Pedestrian Friendly Island

OUR GOAL: MAKING GRAND ISLAND PEDESTRIAN FRIENDLY

So many of us are heartbroken because of the tragic car accident that occurred this week on East River Rd. The victim is such a lovely woman. I do not know her well personally, but in all my interaction with her she has been so kind. I felt especially saddened when I learned that it was her that had been hit. Please keep her and her family in your prayers.

WE HAVE A PROBLEM

This tragic event highlights an ongoing issue on Grand Island. The Island infrastructure was designed in a car-centric era, not a pedestrian friendly era. There are so many dangerous roads, and that we can’t fix them all overnight. But we can continue pushing for better pedestrian safety.

The Sidewalk / Bike path / Trail committee (the “committee”) has been working on these issues. In fact, just hours before the accident we had an emotional meeting where we talked about East River Road and other problem areas on Grand Island.

The committee is creating a process, based on common sense and consistency with Town Code, by which to select areas where sidewalks are needed. Alternatives such as bike paths or widened shoulders are also being considered.

There are 3 main areas of immediate concern.

1. Fill missing links—gaps in otherwise complete sidewalk systems in mature subdivisions;

2. Improve dangerous areas with high pedestrian traffic that connect subdivisions (through bike paths and widened shoulders); and

3. Creating a safe town center.

FILL THE MISSING LINKS

We can start almost right away with the low-hanging fruit: missing links. These are small, easily-attainable chunks of sidewalk that will enhance neighborhood conductivity. This will allow children to walk to bus stops, families to stroll around subdivisions, and the elderly to have a hazard-free walking areas.

The idea currently floated is to have the committee identify spaces on a priority basis, and to then require the homeowners, after notice and opportunity to be heard, to install sidewalks. I will ask the Town Board to consider and approve the committee's approval.

FOCUS ON THE DANGER ZONES

At the same time, we must focus on the danger zones on larger roads with hefty foot traffic that connect smaller subdivisions and community hubs (parks and schools) to each other.

One such zone is the Ransom Road and Stoney Point intersection area, including the section of Bedell from Stoney to Baseline. Parts of Whitehaven, as well as the section of Love from East River to Baseline are also target zones (maybe a stencil will suffice).

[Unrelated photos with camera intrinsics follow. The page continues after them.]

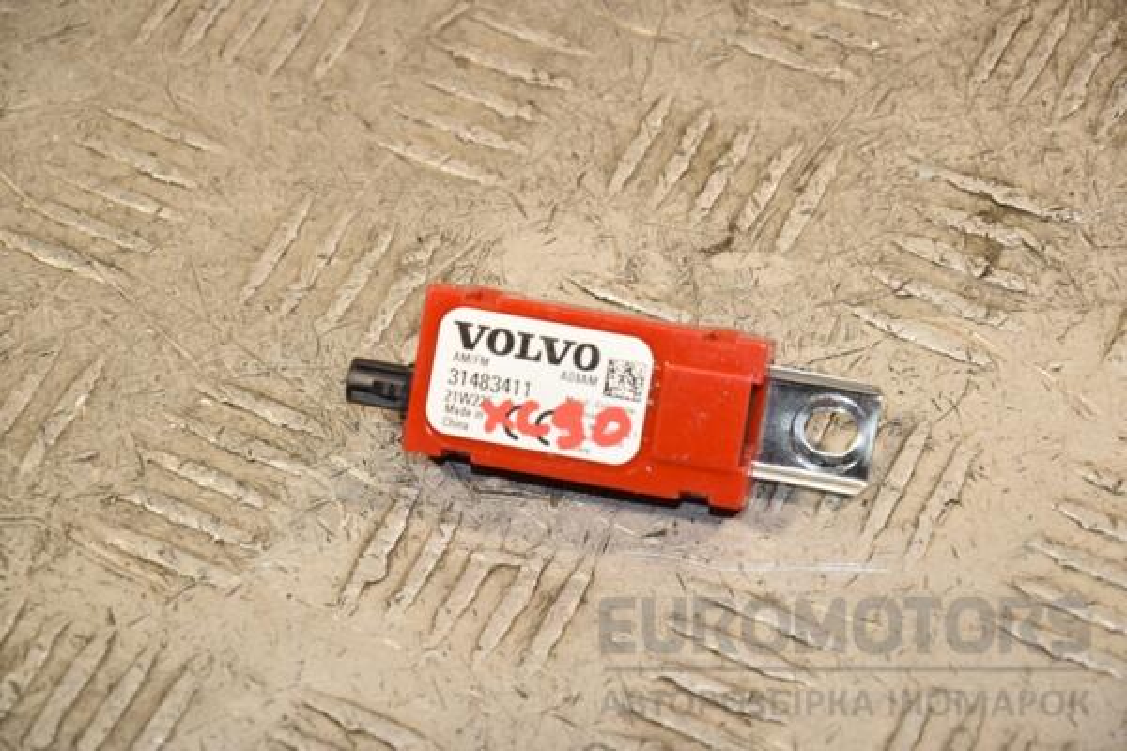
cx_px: 564
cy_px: 376
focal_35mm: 158
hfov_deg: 13.0
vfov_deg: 8.7
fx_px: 4930
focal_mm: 105
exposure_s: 1/200
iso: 800
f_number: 7.1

Maybe the most important zone is the section of East River from Staley to Scenic Woods. It's also the most challenging. But we can do it.

How we do pay for this? We will need grant money. Thankfully, money, such as transportation alternative ("TAP") grants, is available. For example, we are working to put East River on the priority list for roads that need to be urgently addressed, so when TAP money is disbursed, we will receive priority.

CREATE A SAFE TOWN CENTER

We must also continue working towards a safe town center. We already received a million-dollar grant to install sidewalks along Grand Island Blvd. to start making the town center pedestrian friendly. Ideally, the whole town center, including Baseline and Grand Island Blvd, will be safely walk-able one day soon.

SUMMARY

This is an urgent issue. Paths and sidewalks are not frivolous expenditures. They matter for our health and well being. The accident this week was not the first on East River. People want to walk by the water without fear of cars. It's a natural attraction. That's why I pushed so hard for the West River Project. All of this is something that has been ignored for far too long.

I can't fix it all tonight, or tomorrow, or even next year. But the good news is that we finally started working on it, and not a day too soon for Grand Island. Also, this is not simply a goal of the committee, but a crucial feature embedded directly into our comprehensive long-range planning process: THE MASTER PLAN.

But please be aware whenever we have these debates about sidewalks or paths, someone says "NO." They say, "not in my front yard, not on my dime, and not there." When those fights happen, please help me to work on solutions and not just throw up obstacles. We can't say "good" is "good enough" any more. We need the collective will to improve.

Thank you reading. Let's make our roads safe--for everyone.